--- What this task involves ---
Please answer from the electrosurgery text: over what area does electrosurgery work, unlike laser treatment?

--- Text for analysis ---
===============

Electro Surgical
Electrosurgery is the use of high frequency electrical energy in the radio transmission frequency band applied directly to tissue to induce histological effects.
Like laser treatment, electrosurgery is thermo-dynamic and develops heat directly within tissue cells. Unlike laser however, electrosurgery works over the entire surface of the electrode tip in contact with tissue, which makes it ideal for sculpting living tissue particularly in prosthodontics.
Electrosurgery used - in two words : soft tissue. In general surgery, electrosurgery is used on nearly every soft tissue in the human body. The energy introduced by electrosurgery reacts with water molecules within the cells of the tissue being treated, therefore, in dentistry it is not effective on hard tissues like enamel or bone.
By means of two electrical connections called "electrodes".

===============

--- Information ---
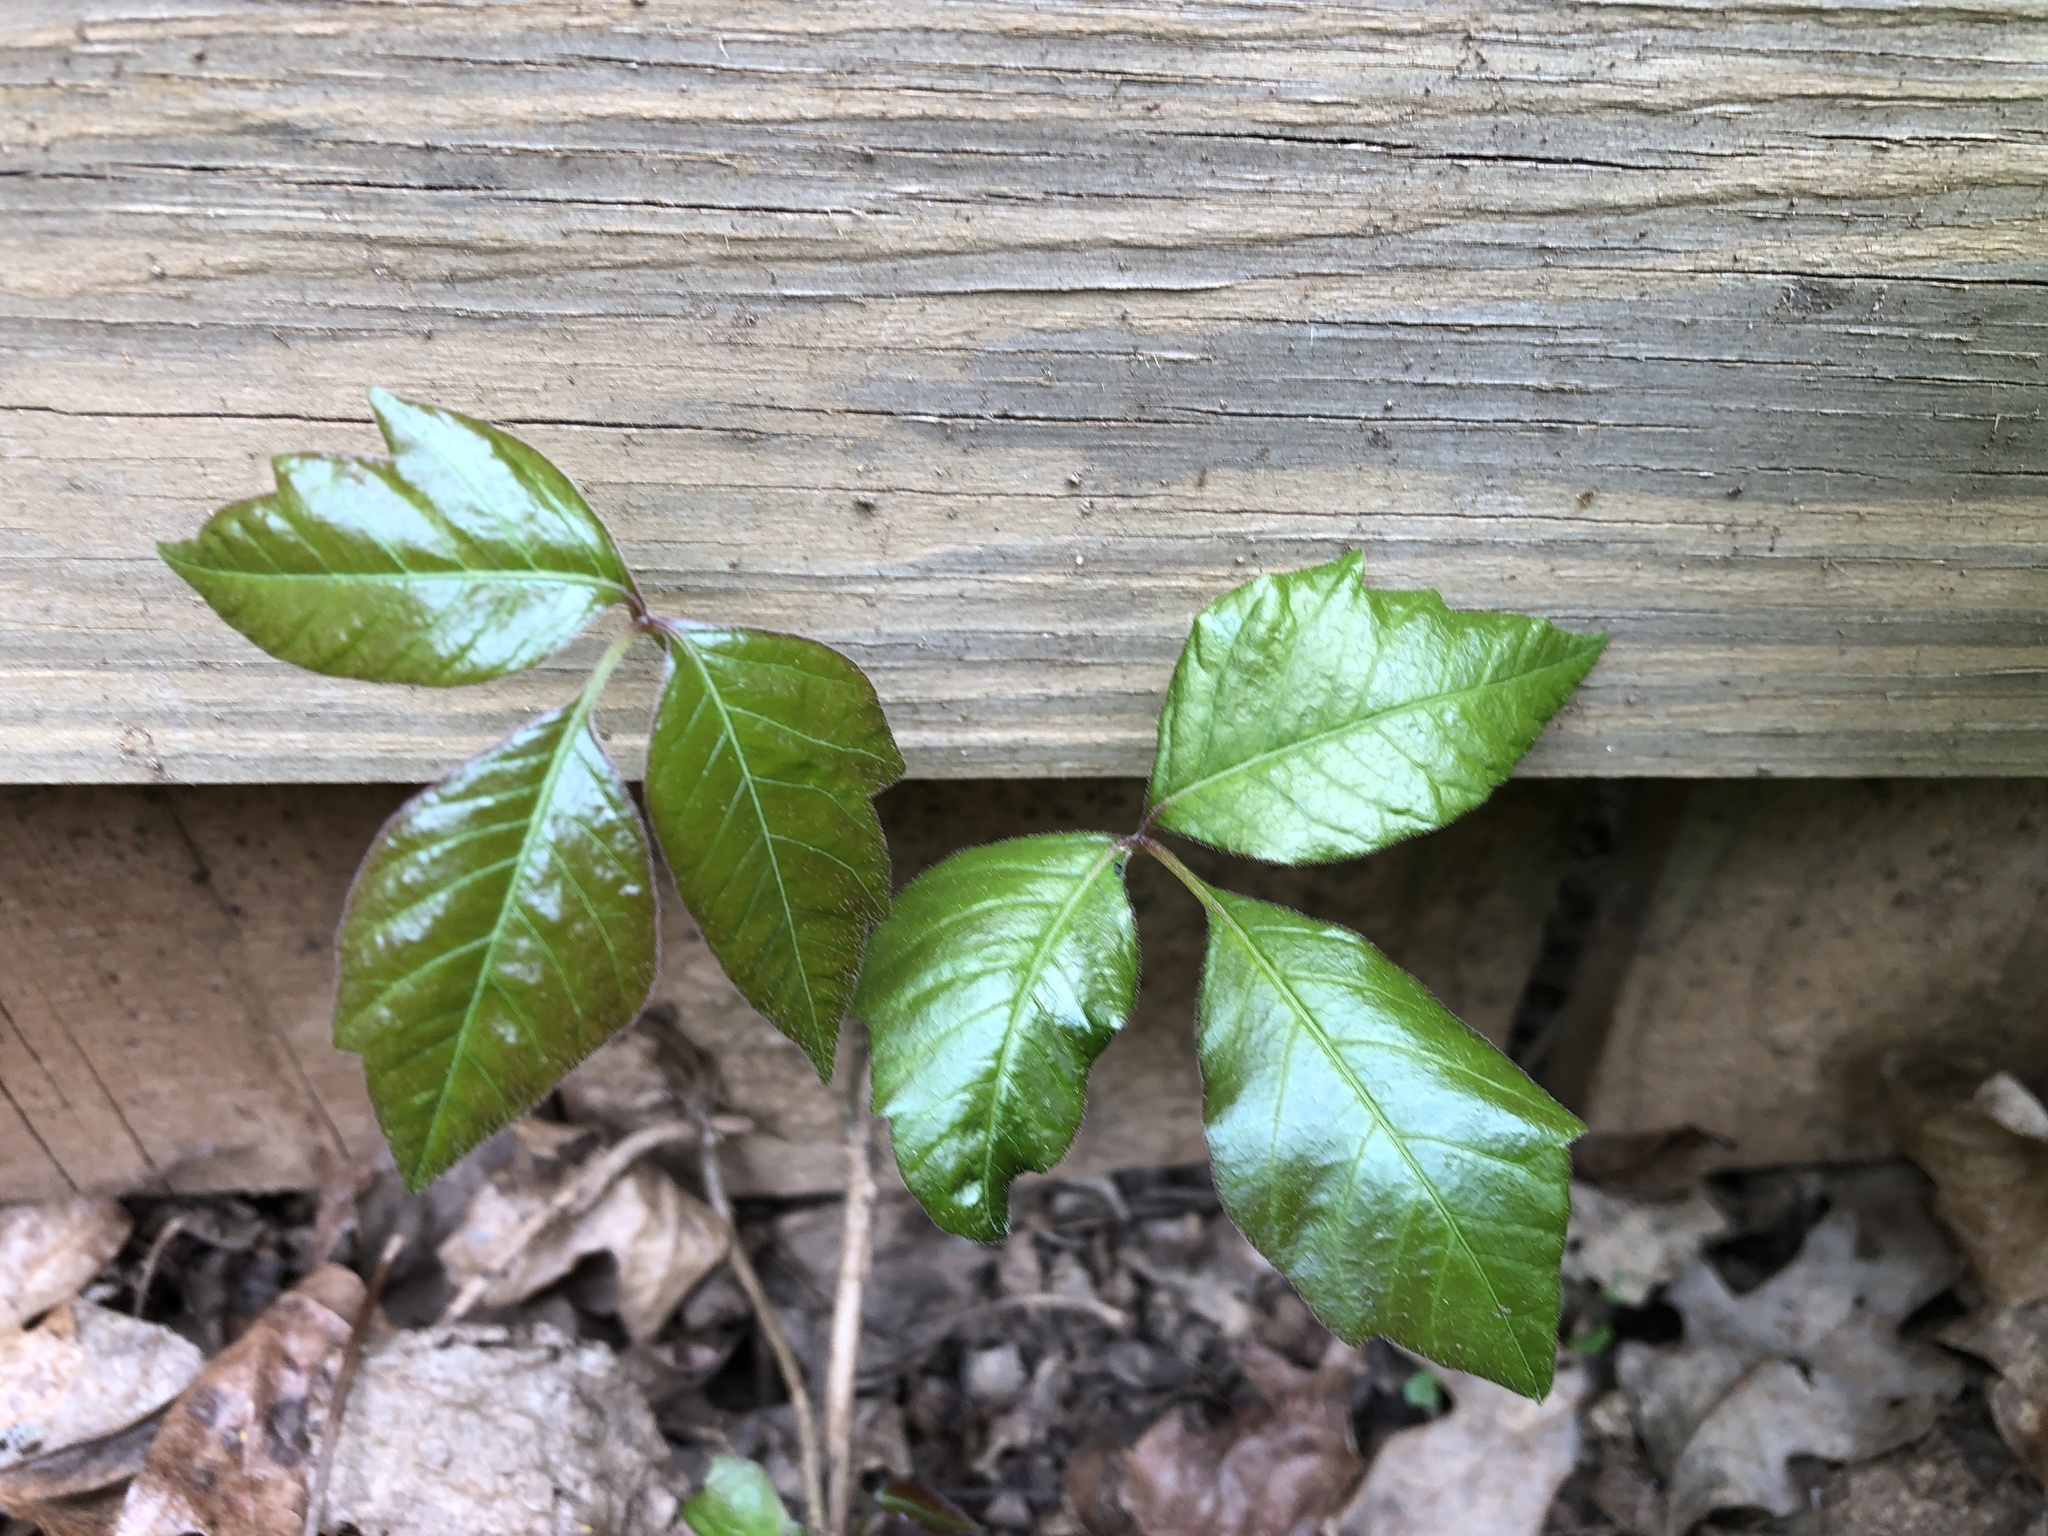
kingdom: Plantae
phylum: Tracheophyta
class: Magnoliopsida
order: Sapindales
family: Anacardiaceae
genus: Toxicodendron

===============

--- Output of the exercise ---
Over the entire surface of the electrode tip in contact with tissue.